In Malawi, the government has revised its economic growth forecast for 2025 downward, following major protests in urban centers against rising prices. Protesters, primarily street vendors, have expressed their dissatisfaction with the government’s inability to manage double-digit inflation, claiming it threatens their livelihoods. As demonstrations spread from Lilongwe to Blantyre, jobless youths have joined in, voicing their discontent with President Lazarus Chakwera’s administration.

During a recent budget speech, Finance Minister Simplex Chithyola Banda announced that the economy’s growth is now projected at 3.2 percent for 2025, a decrease from 4.0 percent previously anticipated in December. The growth rate for the past year was only 1.8 percent due to severe drought conditions that negatively impacted agricultural productivity, a cornerstone of Malawi’s economy. Currently, inflation stands at 28.5 percent, exacerbated by foreign exchange shortages that hinder essential imports, leading to a burgeoning black market for foreign currency.

To alleviate foreign exchange shortages, the government aims to enhance production in key sectors such as agriculture, tourism, and mining. Furthermore, Minister Banda stated that a national anti-crime unit would be established to tackle the black market for currency. The fiscal year’s budget deficit is projected at 9.6 percent of GDP, with the next year’s estimate slightly lower at 9.5 percent of GDP.
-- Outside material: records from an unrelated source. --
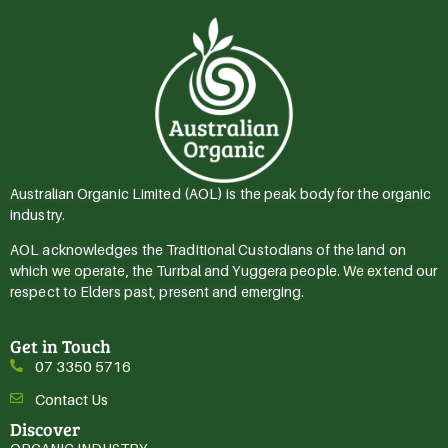
Australian Organic Limited (AOL) is the peak body for the organic
industry.
AOL acknowledges the Traditional Custodians of the land on
which we operate, the Turrbal and Yuggera people. We extend our
respect to Elders past, present and emerging.
Get in Touch
07 3350 5716
Contact Us
Discover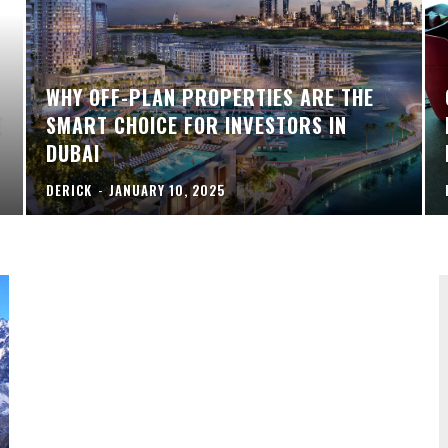
WHY OFF-PLAN PROPERTIES ARE THE
E
SMART CHOICE FOR INVESTORS IN
DUBAI
DERICK
-
JANUARY 10, 2025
Public debt currently hovers around 86 percent of GDP as the government seeks to finalize debt-restructuring negotiations. According to Minister Banda, “Government in principle has reached agreements with all official bilateral creditors and is still negotiating with commercial creditors to restructure debt.” Completing these negotiations could alleviate pressure on foreign exchange and create necessary fiscal space for productive investments.

In summary, Malawi’s government has revised its economic growth forecasts due to widespread public protests over inflation and rising costs. The Finance Minister outlined strategies to improve the economy amidst high inflation and increasing public debt. Addressing these economic challenges involves boosting key sectors and finalizing debt negotiations to enhance fiscal stability.